We thought that was the hard part done. Travelling light-headed and light-hearted, we’d no headtorches, of course. But now began hours of slow sliding, ankle-twisting, prickly bush grabbing, tumbling, bum-sliding descent of the exceedingly loose path at the side of the scree. We kept stopping to gather ourselves together, share our bruises and complaints, reassure ourselves that we were losing more height than skin and that, yes, we thought it went this way. When we reached woods we noticed shadows. A full moon had risen. Tired, we tripped over tree roots and sweating, we snaked through bushes on the white trail that twisted on and on. None too soon houses appeared on each side, a slide down onto a roadway, a bridge,
a barrier and, finally the tarmac road of Finestrat. But our car was up the road. Up!

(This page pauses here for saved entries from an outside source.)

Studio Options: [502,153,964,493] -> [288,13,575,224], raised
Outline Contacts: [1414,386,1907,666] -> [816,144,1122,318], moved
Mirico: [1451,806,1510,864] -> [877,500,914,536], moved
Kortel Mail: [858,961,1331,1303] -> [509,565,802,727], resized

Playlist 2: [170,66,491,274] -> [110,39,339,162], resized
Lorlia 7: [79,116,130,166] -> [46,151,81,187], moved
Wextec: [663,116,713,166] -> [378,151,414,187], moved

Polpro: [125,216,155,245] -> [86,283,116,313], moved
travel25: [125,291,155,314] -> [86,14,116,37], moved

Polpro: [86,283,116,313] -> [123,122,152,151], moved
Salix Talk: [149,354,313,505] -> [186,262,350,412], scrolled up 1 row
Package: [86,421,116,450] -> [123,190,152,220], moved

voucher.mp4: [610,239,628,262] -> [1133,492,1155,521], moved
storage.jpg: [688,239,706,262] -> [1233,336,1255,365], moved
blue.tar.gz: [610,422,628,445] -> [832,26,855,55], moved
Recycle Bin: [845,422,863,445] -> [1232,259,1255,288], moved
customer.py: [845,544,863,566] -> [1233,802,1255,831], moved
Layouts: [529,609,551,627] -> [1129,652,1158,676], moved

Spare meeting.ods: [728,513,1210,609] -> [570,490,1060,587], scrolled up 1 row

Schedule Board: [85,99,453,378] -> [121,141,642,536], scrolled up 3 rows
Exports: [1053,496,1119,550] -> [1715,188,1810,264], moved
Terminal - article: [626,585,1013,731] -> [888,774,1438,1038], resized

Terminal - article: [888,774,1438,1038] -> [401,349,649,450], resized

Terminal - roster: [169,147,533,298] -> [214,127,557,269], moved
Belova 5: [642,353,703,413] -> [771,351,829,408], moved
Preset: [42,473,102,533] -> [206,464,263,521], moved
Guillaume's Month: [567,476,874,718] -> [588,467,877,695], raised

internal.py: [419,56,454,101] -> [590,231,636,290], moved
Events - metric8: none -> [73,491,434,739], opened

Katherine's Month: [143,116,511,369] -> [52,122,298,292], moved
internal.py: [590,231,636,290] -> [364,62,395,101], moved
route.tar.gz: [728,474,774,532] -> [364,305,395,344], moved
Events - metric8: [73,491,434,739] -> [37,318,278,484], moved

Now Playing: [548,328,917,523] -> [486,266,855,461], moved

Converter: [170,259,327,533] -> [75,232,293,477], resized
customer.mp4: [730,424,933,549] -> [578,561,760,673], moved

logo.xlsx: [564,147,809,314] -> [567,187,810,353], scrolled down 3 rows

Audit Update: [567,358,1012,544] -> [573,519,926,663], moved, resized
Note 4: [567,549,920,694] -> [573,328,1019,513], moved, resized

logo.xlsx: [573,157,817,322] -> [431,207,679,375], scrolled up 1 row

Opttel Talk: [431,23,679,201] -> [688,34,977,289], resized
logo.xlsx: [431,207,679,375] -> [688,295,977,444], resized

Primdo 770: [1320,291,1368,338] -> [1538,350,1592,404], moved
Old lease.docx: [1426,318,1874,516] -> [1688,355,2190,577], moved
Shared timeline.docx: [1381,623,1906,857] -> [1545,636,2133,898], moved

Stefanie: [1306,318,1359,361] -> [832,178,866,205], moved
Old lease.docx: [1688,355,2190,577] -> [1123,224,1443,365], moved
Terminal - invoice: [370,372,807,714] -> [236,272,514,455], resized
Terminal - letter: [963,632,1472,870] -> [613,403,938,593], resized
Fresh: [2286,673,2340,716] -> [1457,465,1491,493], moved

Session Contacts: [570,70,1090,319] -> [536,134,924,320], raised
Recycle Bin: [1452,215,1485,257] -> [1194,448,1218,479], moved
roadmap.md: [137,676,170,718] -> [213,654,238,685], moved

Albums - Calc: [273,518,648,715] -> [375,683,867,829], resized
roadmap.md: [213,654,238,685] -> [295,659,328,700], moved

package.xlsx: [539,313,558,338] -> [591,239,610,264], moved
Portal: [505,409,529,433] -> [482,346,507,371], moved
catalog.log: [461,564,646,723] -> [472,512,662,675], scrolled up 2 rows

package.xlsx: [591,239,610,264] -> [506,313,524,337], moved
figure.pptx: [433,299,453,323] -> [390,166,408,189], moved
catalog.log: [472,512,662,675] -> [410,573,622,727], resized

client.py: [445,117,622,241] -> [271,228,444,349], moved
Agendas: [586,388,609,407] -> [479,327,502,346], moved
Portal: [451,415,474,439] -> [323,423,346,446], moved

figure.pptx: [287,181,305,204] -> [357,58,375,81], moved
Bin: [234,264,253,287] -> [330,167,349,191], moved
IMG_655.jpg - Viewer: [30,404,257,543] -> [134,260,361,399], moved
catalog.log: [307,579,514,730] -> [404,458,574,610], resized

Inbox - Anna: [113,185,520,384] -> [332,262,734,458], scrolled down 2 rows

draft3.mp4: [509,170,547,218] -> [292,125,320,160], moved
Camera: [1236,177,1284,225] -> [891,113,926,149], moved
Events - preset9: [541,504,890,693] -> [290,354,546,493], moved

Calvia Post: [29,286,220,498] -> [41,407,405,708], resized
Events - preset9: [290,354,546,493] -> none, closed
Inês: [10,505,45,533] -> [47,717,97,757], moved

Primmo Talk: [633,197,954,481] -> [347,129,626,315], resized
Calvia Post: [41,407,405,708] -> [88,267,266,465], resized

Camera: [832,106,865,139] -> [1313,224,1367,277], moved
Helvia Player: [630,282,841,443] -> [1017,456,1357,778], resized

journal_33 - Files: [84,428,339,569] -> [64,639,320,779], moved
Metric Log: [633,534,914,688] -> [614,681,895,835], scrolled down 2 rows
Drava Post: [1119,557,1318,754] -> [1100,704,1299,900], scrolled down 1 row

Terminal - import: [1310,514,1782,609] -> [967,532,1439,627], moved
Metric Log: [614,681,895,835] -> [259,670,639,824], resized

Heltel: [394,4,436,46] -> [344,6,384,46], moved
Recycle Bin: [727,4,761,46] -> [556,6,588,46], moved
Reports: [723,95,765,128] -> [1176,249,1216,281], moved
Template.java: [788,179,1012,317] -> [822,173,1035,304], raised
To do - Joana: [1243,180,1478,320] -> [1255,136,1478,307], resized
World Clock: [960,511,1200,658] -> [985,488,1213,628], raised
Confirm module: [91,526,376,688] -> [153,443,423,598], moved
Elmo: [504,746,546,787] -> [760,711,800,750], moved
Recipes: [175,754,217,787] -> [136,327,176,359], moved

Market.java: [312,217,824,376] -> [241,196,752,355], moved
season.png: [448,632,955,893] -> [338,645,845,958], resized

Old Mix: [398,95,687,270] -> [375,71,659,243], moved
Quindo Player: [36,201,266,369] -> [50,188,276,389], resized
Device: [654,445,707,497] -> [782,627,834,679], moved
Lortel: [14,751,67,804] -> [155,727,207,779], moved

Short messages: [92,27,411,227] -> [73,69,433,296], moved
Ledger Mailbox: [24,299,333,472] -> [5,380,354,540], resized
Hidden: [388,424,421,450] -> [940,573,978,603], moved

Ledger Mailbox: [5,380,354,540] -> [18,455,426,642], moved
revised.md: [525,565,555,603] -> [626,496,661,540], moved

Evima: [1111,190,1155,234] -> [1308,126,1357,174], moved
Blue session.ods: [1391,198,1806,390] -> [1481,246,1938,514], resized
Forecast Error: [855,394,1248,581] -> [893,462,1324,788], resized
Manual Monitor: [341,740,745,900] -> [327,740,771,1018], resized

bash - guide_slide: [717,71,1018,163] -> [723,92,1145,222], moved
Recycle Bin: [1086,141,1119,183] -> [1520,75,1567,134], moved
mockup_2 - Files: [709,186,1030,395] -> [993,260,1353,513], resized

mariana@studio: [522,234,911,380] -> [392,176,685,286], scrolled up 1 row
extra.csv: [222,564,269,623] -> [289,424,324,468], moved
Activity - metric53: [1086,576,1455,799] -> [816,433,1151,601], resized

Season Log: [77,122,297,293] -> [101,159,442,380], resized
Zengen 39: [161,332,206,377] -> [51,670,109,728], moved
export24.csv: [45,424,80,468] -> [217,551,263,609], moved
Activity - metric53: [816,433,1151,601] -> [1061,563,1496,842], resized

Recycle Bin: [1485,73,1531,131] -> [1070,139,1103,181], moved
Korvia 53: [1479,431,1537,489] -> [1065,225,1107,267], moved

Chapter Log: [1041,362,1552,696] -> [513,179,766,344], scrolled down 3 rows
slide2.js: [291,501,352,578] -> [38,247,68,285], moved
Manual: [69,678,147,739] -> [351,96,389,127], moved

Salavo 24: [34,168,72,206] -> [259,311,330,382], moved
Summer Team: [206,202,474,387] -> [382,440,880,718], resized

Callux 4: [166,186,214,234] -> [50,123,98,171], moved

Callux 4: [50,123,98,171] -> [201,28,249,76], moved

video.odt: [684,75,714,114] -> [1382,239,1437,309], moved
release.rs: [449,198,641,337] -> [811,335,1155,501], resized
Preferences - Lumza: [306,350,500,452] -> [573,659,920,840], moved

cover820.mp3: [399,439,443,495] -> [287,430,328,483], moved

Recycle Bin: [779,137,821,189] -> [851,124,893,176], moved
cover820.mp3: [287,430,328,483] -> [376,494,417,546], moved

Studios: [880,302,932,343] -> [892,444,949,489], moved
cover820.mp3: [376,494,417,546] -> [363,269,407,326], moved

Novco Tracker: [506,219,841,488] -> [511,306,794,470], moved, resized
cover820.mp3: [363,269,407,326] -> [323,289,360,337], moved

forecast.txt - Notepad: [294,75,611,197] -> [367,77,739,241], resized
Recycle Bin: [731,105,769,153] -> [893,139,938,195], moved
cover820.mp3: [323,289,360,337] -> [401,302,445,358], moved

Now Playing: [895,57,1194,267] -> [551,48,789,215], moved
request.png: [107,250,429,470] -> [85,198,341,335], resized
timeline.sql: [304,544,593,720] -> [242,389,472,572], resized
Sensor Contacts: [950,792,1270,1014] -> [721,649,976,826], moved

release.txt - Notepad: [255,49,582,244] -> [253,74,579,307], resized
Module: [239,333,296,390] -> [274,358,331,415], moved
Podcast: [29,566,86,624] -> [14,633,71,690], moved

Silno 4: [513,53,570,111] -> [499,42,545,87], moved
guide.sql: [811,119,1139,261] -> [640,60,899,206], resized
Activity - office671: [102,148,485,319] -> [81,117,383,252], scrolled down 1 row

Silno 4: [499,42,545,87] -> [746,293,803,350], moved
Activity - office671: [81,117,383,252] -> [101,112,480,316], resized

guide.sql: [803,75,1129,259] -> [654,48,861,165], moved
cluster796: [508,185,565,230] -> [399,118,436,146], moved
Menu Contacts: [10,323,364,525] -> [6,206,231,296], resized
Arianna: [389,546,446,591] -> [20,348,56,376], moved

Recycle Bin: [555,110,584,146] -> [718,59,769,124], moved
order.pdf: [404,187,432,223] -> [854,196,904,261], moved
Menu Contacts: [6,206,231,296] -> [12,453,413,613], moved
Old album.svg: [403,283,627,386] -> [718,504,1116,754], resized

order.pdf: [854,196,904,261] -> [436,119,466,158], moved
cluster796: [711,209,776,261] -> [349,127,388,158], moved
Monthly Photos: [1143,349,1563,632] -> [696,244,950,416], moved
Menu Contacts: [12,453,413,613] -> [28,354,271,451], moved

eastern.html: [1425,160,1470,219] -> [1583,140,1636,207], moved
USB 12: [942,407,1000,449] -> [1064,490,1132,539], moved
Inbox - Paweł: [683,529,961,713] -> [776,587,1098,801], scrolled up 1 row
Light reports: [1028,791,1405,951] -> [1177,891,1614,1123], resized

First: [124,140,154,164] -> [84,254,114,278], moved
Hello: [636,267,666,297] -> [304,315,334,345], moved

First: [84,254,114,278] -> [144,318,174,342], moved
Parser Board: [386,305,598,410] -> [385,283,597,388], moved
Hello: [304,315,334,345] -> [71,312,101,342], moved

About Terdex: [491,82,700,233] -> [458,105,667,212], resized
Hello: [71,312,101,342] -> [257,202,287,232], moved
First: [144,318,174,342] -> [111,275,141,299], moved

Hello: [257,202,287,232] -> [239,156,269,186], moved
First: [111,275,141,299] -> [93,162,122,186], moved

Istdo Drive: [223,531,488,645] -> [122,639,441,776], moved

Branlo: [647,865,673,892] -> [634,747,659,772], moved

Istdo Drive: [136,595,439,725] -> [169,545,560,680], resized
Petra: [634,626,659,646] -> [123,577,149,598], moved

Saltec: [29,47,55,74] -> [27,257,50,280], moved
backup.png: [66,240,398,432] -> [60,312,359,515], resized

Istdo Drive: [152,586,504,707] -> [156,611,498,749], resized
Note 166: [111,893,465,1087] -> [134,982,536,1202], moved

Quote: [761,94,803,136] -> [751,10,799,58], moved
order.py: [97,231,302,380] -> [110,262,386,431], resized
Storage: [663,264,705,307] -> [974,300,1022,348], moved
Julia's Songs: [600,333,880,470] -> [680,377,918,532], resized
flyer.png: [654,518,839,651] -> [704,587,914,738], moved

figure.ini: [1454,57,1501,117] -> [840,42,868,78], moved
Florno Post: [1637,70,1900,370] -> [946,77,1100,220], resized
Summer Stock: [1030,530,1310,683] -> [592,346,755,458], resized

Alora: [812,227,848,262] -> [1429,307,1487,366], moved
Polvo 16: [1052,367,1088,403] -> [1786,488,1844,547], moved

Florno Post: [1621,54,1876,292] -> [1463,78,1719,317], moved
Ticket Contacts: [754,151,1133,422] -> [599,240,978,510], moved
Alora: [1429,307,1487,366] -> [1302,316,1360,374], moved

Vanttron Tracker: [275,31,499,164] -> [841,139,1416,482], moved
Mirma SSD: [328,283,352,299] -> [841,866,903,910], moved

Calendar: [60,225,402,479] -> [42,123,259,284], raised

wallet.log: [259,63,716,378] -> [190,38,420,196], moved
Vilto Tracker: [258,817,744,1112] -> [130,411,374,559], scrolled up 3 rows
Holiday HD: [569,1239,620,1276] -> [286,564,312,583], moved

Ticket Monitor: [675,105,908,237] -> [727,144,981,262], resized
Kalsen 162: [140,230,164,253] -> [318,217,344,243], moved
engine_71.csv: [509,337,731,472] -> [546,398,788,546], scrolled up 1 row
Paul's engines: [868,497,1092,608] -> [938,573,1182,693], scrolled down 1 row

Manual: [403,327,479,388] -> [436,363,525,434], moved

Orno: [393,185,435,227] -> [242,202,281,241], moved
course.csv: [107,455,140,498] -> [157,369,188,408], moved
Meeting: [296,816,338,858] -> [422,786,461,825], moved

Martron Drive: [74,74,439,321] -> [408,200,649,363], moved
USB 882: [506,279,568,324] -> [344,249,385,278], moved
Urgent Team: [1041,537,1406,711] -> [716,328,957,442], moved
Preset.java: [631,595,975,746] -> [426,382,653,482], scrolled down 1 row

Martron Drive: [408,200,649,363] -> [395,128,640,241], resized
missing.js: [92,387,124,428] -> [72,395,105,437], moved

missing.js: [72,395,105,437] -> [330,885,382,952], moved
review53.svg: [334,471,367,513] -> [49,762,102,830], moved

At this point I was in such a state of exhaustion that I could barely speak. Looking back on it, I think it was a kind of ‘rescue collapse’ at the relief from having carried the responsibility, in my mind, and its suppressed tension of getting us off the mountain suddenly released at meeting the road. Gill and Pat heroically went uphill for the car and reassured the caring community in Sella. (In those days we left our mobile phones in the car.) Gilly had been cooking a spag bol for us at 8pm and it was now 11pm. She had rung Terry Lee and he was preparing to come on a search with one of his visiting sons. I was left in a heap by the road to ponder again the shared resources of climbing as a three and those enigmatic
words of the Third Man, Harold Drasdo.